Available data |
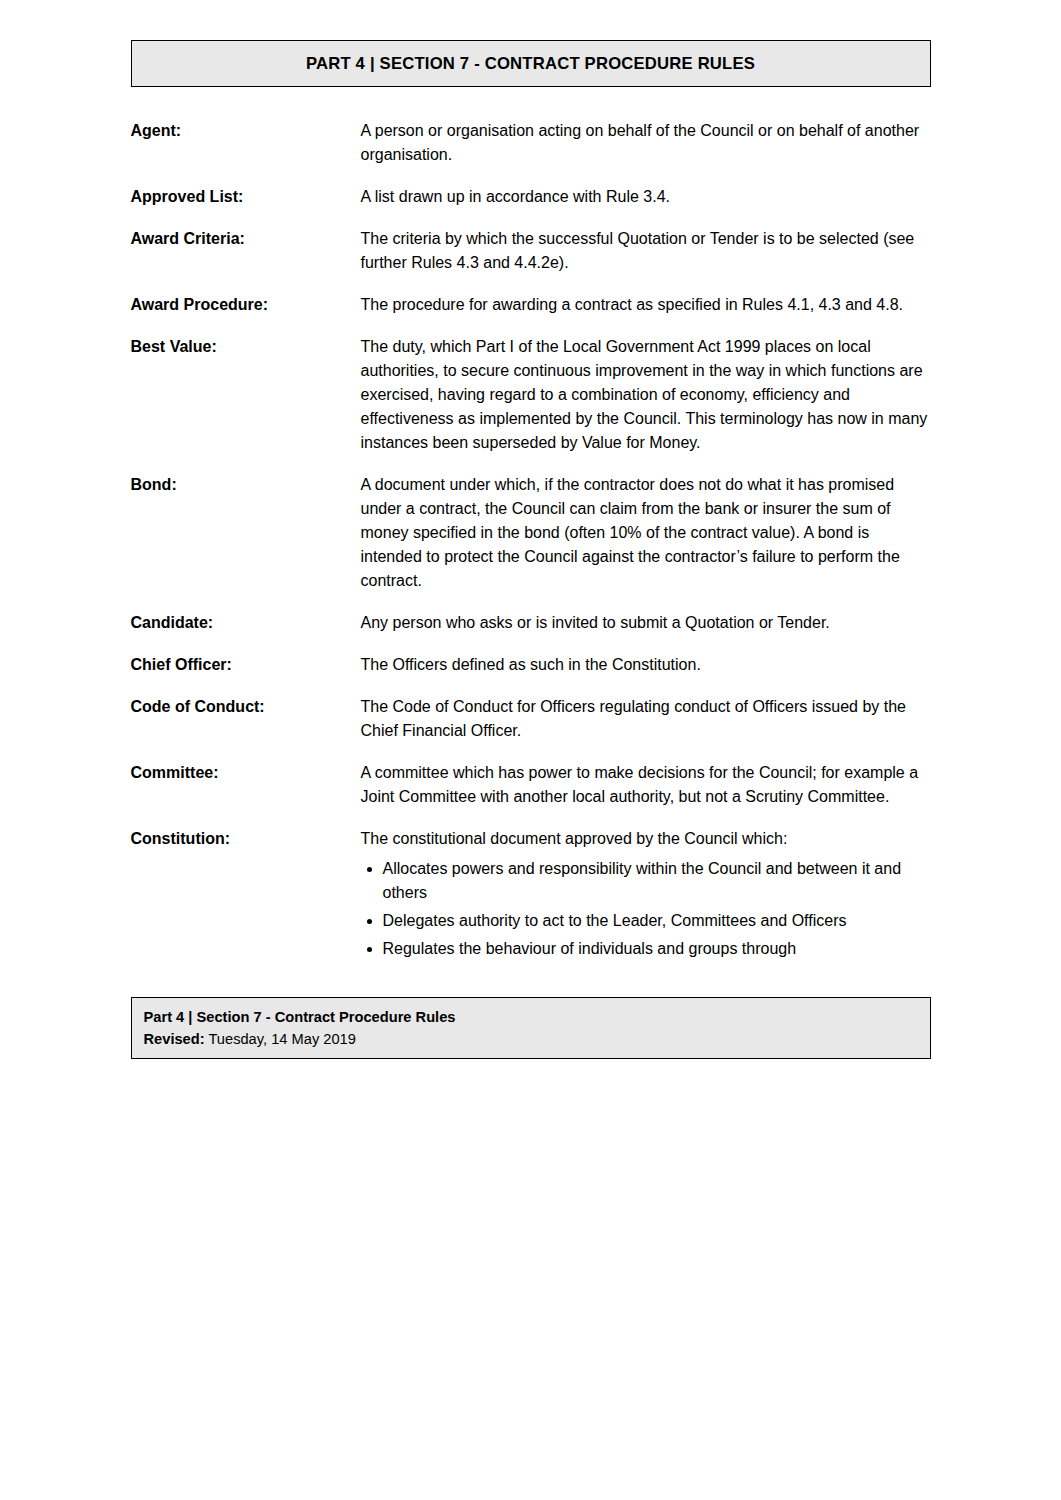PART 4 | SECTION 7 - CONTRACT PROCEDURE RULES
Agent:
A person or organisation acting on behalf of the Council or on behalf of another organisation.
Approved List:
A list drawn up in accordance with Rule 3.4.
Award Criteria:
The criteria by which the successful Quotation or Tender is to be selected (see further Rules 4.3 and 4.4.2e).
Award Procedure:
The procedure for awarding a contract as specified in Rules 4.1, 4.3 and 4.8.
Best Value:
The duty, which Part I of the Local Government Act 1999 places on local authorities, to secure continuous improvement in the way in which functions are exercised, having regard to a combination of economy, efficiency and effectiveness as implemented by the Council. This terminology has now in many instances been superseded by Value for Money.
Bond:
A document under which, if the contractor does not do what it has promised under a contract, the Council can claim from the bank or insurer the sum of money specified in the bond (often 10% of the contract value). A bond is intended to protect the Council against the contractor’s failure to perform the contract.
Candidate:
Any person who asks or is invited to submit a Quotation or Tender.
Chief Officer:
The Officers defined as such in the Constitution.
Code of Conduct:
The Code of Conduct for Officers regulating conduct of Officers issued by the Chief Financial Officer.
Committee:
A committee which has power to make decisions for the Council; for example a Joint Committee with another local authority, but not a Scrutiny Committee.
Constitution:
The constitutional document approved by the Council which:
Allocates powers and responsibility within the Council and between it and others
Delegates authority to act to the Leader, Committees and Officers
Regulates the behaviour of individuals and groups through
Part 4 | Section 7 - Contract Procedure Rules
Revised: Tuesday, 14 May 2019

Task goal | Wherever "Code" occurs in the records above, copy the line it sits in.

Solution to the problem |
Code of Conduct:
The Code of Conduct for Officers regulating conduct of Officers issued by the Chief Financial Officer.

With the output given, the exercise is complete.